What you will do =
Please put the stretch of lines from the first one through the line containing "Marc Garneau |" into a JSON list of strings, one string per line, leaving out any blank lines.
=======
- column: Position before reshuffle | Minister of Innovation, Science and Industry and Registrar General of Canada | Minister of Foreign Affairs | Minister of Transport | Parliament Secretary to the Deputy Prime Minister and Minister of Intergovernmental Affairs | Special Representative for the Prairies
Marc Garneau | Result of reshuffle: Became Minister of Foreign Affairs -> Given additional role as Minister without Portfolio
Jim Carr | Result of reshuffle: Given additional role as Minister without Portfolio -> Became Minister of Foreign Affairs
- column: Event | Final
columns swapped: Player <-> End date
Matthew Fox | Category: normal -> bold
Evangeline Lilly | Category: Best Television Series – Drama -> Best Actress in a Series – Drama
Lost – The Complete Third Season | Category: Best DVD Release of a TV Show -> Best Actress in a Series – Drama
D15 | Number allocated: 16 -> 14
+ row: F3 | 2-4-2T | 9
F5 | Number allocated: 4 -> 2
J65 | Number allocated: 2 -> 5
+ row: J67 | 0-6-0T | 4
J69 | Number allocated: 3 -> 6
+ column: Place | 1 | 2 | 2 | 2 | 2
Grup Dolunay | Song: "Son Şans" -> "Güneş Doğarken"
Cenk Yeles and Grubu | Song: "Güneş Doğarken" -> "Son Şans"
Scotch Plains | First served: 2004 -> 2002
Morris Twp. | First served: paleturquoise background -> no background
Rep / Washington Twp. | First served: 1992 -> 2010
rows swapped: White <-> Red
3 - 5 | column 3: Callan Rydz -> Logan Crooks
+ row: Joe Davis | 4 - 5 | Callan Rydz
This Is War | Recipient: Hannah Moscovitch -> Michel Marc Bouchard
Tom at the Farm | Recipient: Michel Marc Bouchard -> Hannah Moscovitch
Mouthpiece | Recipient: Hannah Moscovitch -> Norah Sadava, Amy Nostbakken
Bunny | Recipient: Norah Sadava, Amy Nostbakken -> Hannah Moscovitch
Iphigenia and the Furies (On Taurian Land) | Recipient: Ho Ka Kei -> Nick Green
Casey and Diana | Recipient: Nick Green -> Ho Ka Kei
=======
Written answer =
[
  "- column: Position before reshuffle | Minister of Innovation, Science and Industry and Registrar General of Canada | Minister of Foreign Affairs | Minister of Transport | Parliament Secretary to the Deputy Prime Minister and Minister of Intergovernmental Affairs | Special Representative for the Prairies",
  "Marc Garneau | Result of reshuffle: Became Minister of Foreign Affairs -> Given additional role as Minister without Portfolio"
]